Interpretation of the results
Now let's inspect the output! Remember we started with a set of genes related to auxin to figure out which processes this hormone is involved in. So we'll go over a few of the enriched GO labels in the category Biological process:
- A first set is related with root development and lateral root initiation/development
- GO:0022622: root system development, GO:0048364: root development, GO:0048527: lateral root development, GO:0010102: lateral root morphogenesis, GO:0010311 lateral root formation, GO:0048830: adventitious root development
- Also shoot, leaf and flower development seem to be closely associated with auxins.
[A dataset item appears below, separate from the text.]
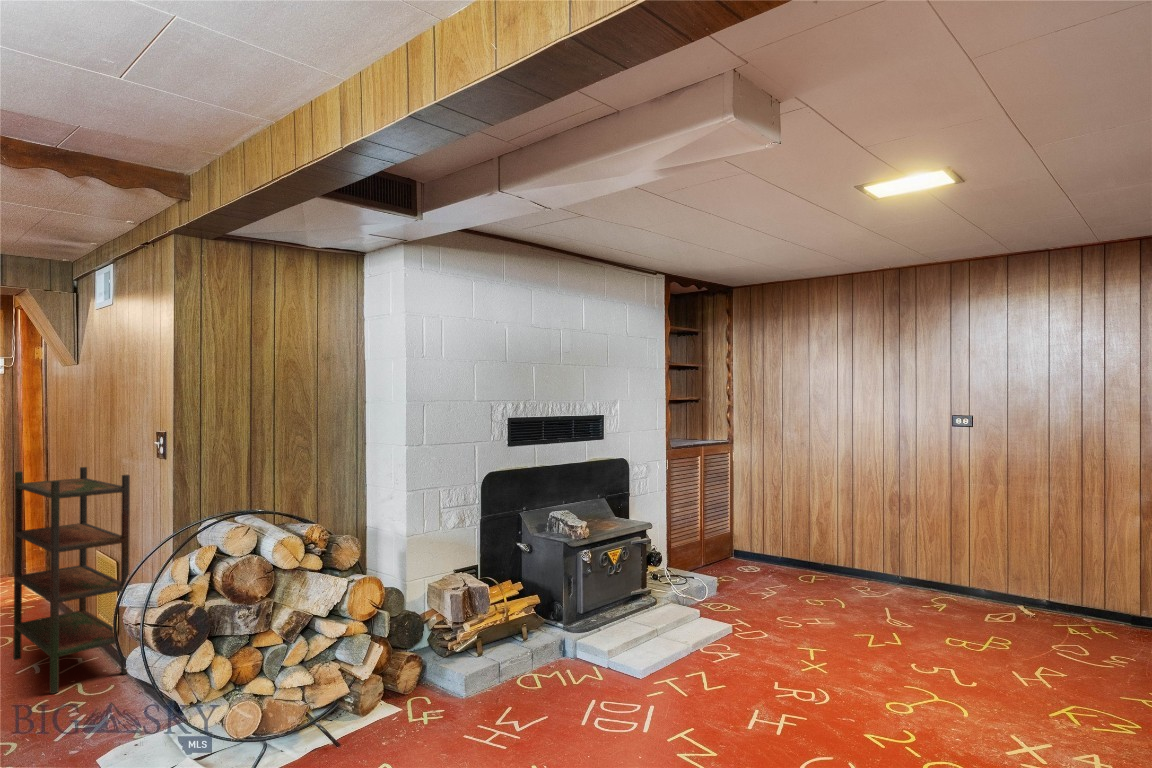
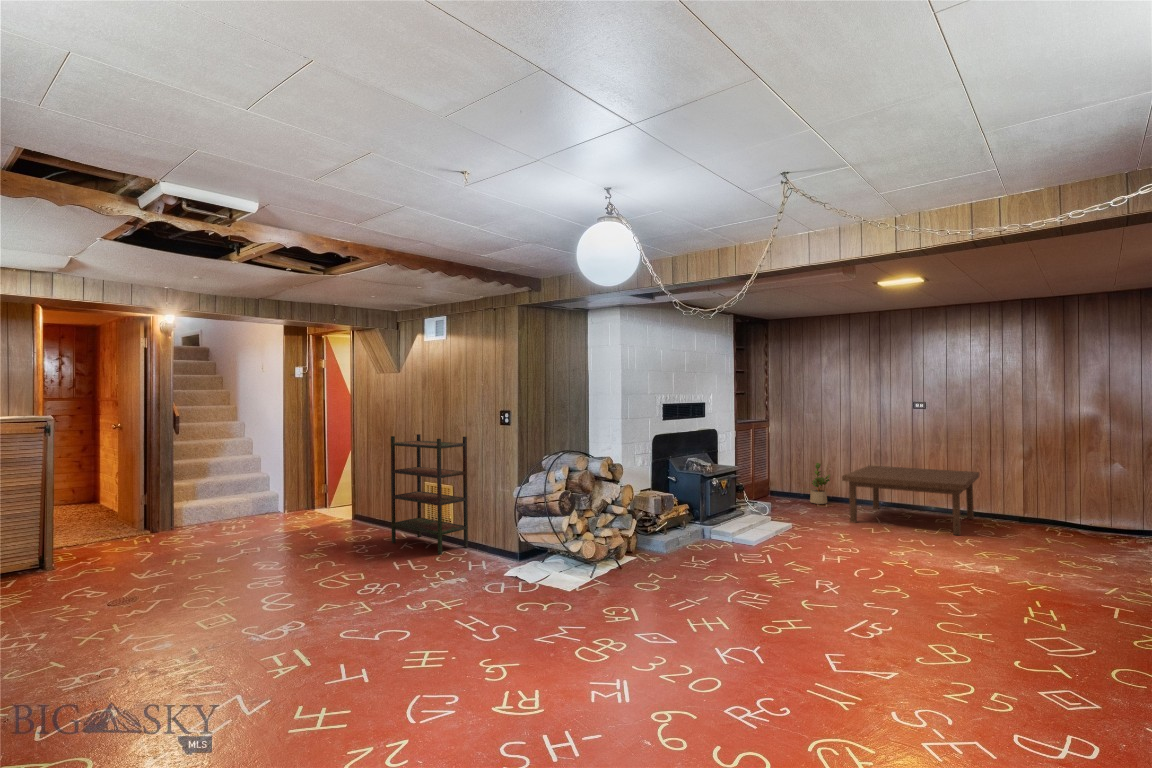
potted plant: none [790,510,824,576] -> present [810,463,830,504]
coffee table: none [825,517,1062,658] -> present [842,466,979,535]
- GO:0022621: shoot system development, GO:0048827: phyllome development, GO:0048366: leaf development, GO:0048438: floral whorl development, GO:0010016: shoot morphogenesis
- There are several responses to the environment enriched as well
- GO:0009629: response to gravity, GO:0009630: gravitropism, GO:0009958:positive gravitropism, GO:0009640:photomorphogenesis, GO:0009639: response to red or far red light, GO:0002237: response to molecule of bacterial origin, GO:0009641:shade avoidance
- A link between auxin and other plant hormones can be observed
- GO:0009735:response to cytokinin stimulus, GO:0009723:response to ethylene stimulus
So actually this analysis is able to identify several auxin related processes. Root and shoot development are the textbook examples: a difference in auxin concentration can effect the growth of the plant asymmetrically to cause tropism. More surprising is that a link between auxin, cytokinin and ethylene was found: the ratio of auxin/cytokinin is known to cause either root or xylem initiation in callus. An excess of auxins can block ethylene.